Exercise brief: Below are some records. Pull every line that contains the word "Right".
====== Dataset entries ======
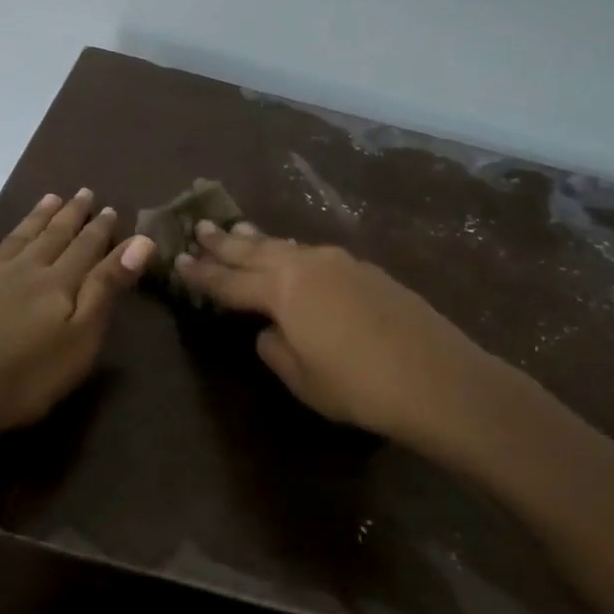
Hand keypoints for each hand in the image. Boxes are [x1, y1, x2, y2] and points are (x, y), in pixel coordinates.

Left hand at [0, 191, 156, 450]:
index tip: (110, 208)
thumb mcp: (80, 339)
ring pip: (16, 239)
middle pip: (52, 237)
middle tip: (83, 192)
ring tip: (49, 198)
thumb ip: (106, 289)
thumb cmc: (23, 378)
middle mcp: (23, 271)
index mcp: (58, 284)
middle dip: (71, 215)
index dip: (100, 229)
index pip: (86, 249)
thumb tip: (140, 242)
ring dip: (34, 218)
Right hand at [175, 222, 516, 460]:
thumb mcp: (303, 378)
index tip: (178, 261)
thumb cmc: (359, 386)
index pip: (230, 282)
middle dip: (224, 242)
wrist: (435, 377)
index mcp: (283, 290)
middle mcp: (307, 265)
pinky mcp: (366, 270)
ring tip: (238, 231)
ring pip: (287, 246)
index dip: (202, 275)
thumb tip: (269, 331)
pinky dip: (291, 253)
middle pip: (255, 251)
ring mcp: (340, 262)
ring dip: (259, 241)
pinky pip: (314, 255)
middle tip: (199, 227)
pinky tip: (291, 256)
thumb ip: (275, 349)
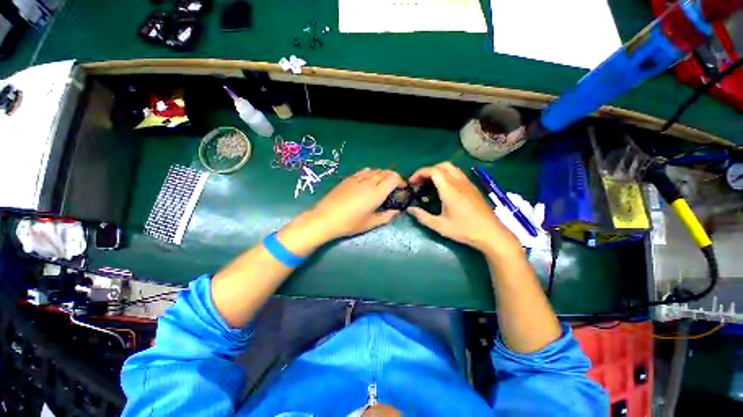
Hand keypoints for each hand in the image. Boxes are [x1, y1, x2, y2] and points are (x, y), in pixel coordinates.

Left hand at [278, 168, 405, 254]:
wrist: (325, 218)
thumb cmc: (350, 223)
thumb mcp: (370, 223)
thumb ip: (386, 216)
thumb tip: (396, 211)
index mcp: (376, 193)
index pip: (393, 178)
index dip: (401, 181)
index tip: (402, 188)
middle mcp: (369, 182)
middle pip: (386, 172)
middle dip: (393, 177)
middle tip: (394, 187)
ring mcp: (357, 178)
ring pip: (375, 170)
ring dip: (382, 175)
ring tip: (382, 184)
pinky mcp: (348, 178)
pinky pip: (364, 171)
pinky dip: (371, 173)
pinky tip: (368, 181)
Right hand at [407, 162, 521, 257]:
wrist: (491, 233)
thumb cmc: (465, 230)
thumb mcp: (440, 226)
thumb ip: (423, 216)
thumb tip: (410, 209)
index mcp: (450, 189)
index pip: (433, 171)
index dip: (419, 173)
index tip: (412, 183)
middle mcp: (459, 182)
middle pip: (442, 165)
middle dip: (428, 171)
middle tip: (420, 183)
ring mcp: (468, 183)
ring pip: (451, 168)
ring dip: (438, 171)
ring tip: (430, 184)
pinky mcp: (473, 187)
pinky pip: (457, 174)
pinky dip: (446, 175)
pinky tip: (443, 189)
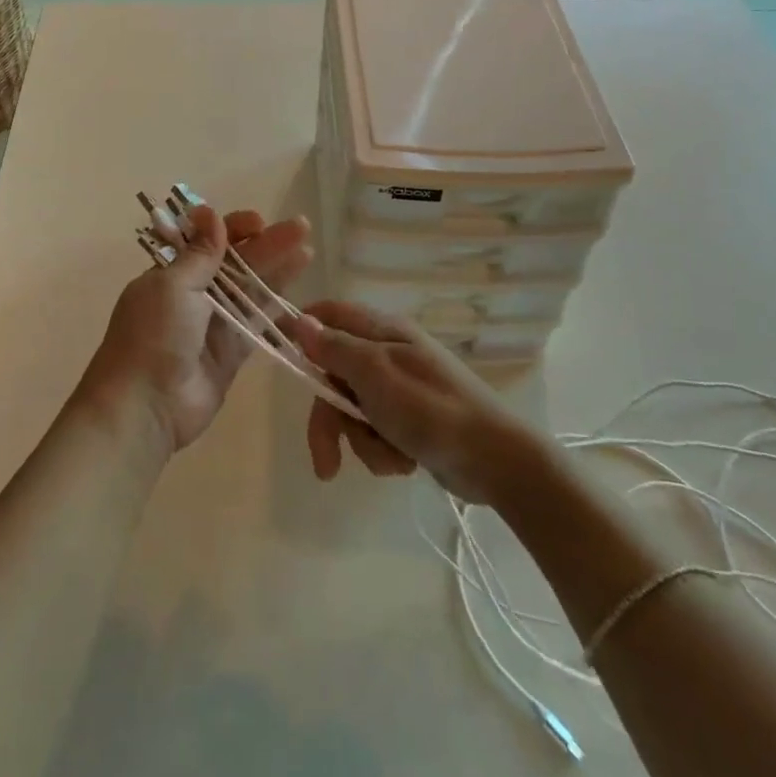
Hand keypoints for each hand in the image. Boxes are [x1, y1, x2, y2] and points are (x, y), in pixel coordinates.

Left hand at [76, 206, 311, 456]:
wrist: (145, 406)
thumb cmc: (154, 335)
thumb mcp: (173, 285)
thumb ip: (200, 254)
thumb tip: (208, 212)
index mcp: (171, 273)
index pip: (207, 241)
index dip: (233, 229)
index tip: (258, 222)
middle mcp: (192, 295)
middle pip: (235, 263)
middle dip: (267, 244)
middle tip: (301, 226)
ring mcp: (213, 325)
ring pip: (250, 291)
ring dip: (277, 271)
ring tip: (308, 251)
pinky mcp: (230, 354)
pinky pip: (257, 326)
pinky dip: (276, 313)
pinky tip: (301, 299)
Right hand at [289, 301, 524, 504]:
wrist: (497, 462)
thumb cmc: (432, 409)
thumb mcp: (376, 375)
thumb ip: (335, 348)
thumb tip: (299, 320)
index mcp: (380, 331)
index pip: (327, 314)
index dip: (301, 332)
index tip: (279, 355)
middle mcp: (386, 353)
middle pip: (333, 374)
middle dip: (330, 417)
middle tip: (327, 458)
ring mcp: (397, 388)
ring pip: (352, 410)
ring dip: (362, 440)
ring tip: (390, 456)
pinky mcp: (408, 420)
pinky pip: (375, 432)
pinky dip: (383, 450)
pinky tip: (404, 462)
======
Exercise solution:
Right hand at [175, 222, 516, 460]:
Right hand at [407, 162, 521, 257]:
Right hand at [289, 301, 524, 504]:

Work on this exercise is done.